No HRT, Luzia foi orientada a procurar hospitais públicos do Plano Piloto. "O problema é que atendem só as crianças com pulseira vermelha e laranja, mas o meu filho estava com a amarela", acrescenta. Ela conta que não levou o menino para se vacinar contra a covid-19 devido à febre, que impede a proteção dos anticorpos. Sem o atendimento, ela e o marido foram a uma clínica de Ceilândia Sul. "Ficamos forçados a fazer plano de saúde, porque se a gente for depender de hospitais públicos, ele não vai ter atendimento", lamenta Luzia.

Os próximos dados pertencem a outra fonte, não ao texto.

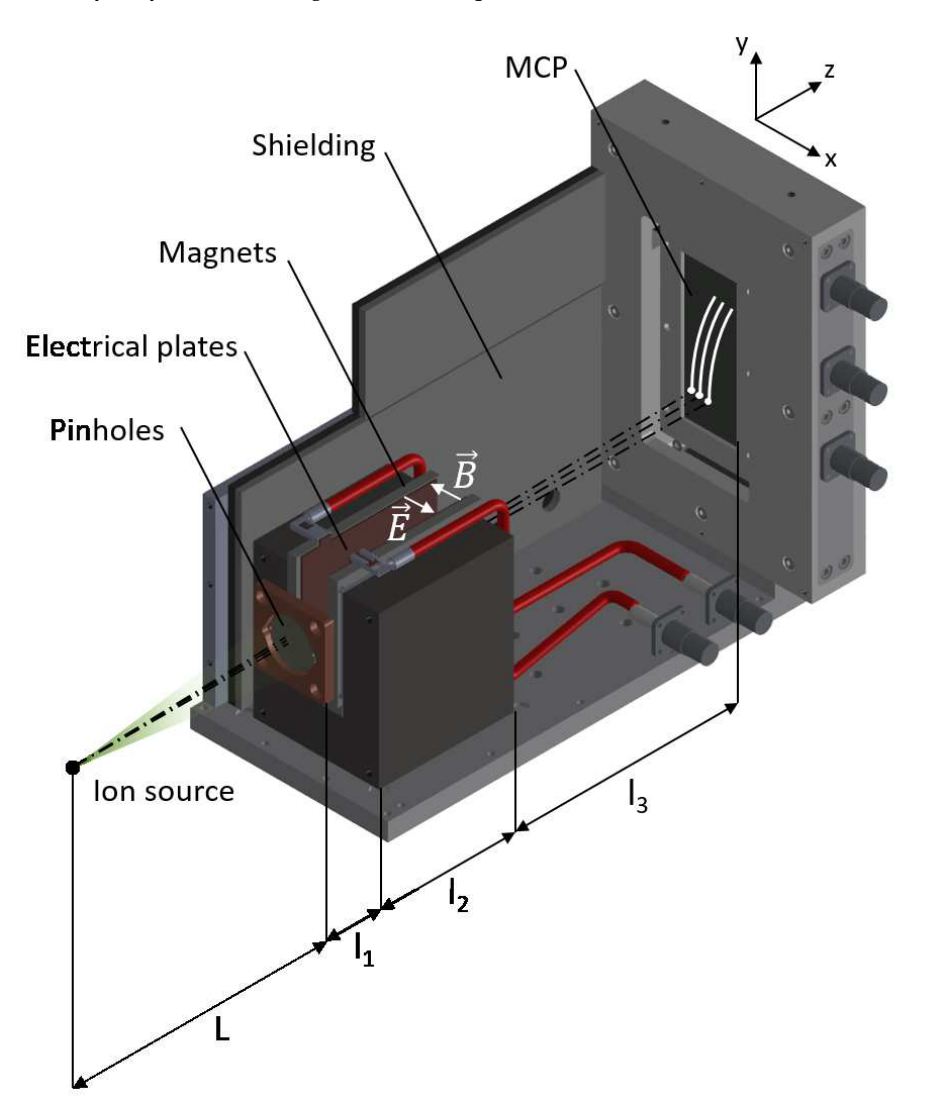
Figure 1. Multi-pinhole TP spectrometer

A coordenadora do Departamento de Pediatria Ambulatorial da Sociedade de Pediatria do Distrito Federal (SPDF), Andrea Jácomo, ressalta que a quarta onda deve acender o alerta aos pais de crianças que têm entre zero e 4 anos e 11 meses. De acordo com a especialista, à medida que os adultos são vacinados e essa faixa etária não é imunizada, as crianças tendem a ficar mais suscetíveis à contaminação da covid-19. "Nosso sistema de saúde costuma lidar com mais facilidade às doenças infecciosas que têm vacina. É o mesmo raciocínio que precisamos ter no caso da covid-19 com crianças", pontua.
Segundo ela, a preocupação não se resume à contaminação. A forma grave da covid-19 pode deixar sequelas. Apesar de ainda haver poucos estudos, a especialista cita que, hoje, há documentos que mostram a síndrome inflamatória multissistêmica pediátrica, complicação que pode surgir de duas até oito semanas após a doença. Dados do Boletim Epidemiológico Especial Covid-19 do Ministério da Saúde, atualizados em abril, mostram que 1.703 crianças e adolescentes abaixo de 19 anos tiveram casos confirmados da síndrome, sendo que 113 morreram devido à sequela.
Até o fechamento desta reportagem, a Secretaria de Saúde do DF não informou que medidas vai adotar diante da lotação das emergências de hospitais públicos para o atendimento pediátrico.
Novos casos
O boletim sobre a covid-19 do IPEDF Codeplan mostra que, de 30 de maio a 5 de junho, o DF figurou como a quarta unidade federativa com maior aumento de novos casos de doença por semana: 167,3%. A capital do país ocupa a 15ª posição em número de óbitos por complicações da covid-19, e também a quarta em número de diagnósticos positivos por 100 mil habitantes.
O levantamento mostra também que da faixa etária de 0 a 14 anos, 22,3 mil casos de covid-19 são entre meninas e 22,4 mil de meninos. Entre os óbitos, o público feminino é maioria: dez mortes. No período, sete meninos morreram da doença. A taxa de letalidade é ligeiramente maior entre as meninas: 0,04%. Para os jovens, ficou em 0,03%.
Nas últimas quatro semanas, as seis regiões administrativas que registraram maior número de casos notificados foram Plano Piloto, Águas Claras, Guará, Sudoeste/Octogonal, Taguatinga e Sobradinho, respectivamente. O Plano Piloto lidera essa expansão, com 4,4 mil novos casos registrados no período. Em termos de óbitos, as quatro regiões administrativas com óbitos nas últimas quatro semanas foram o Plano Piloto, Vicente Pires, Ceilândia e Lago Sul, que registraram um óbito, cada uma, no período.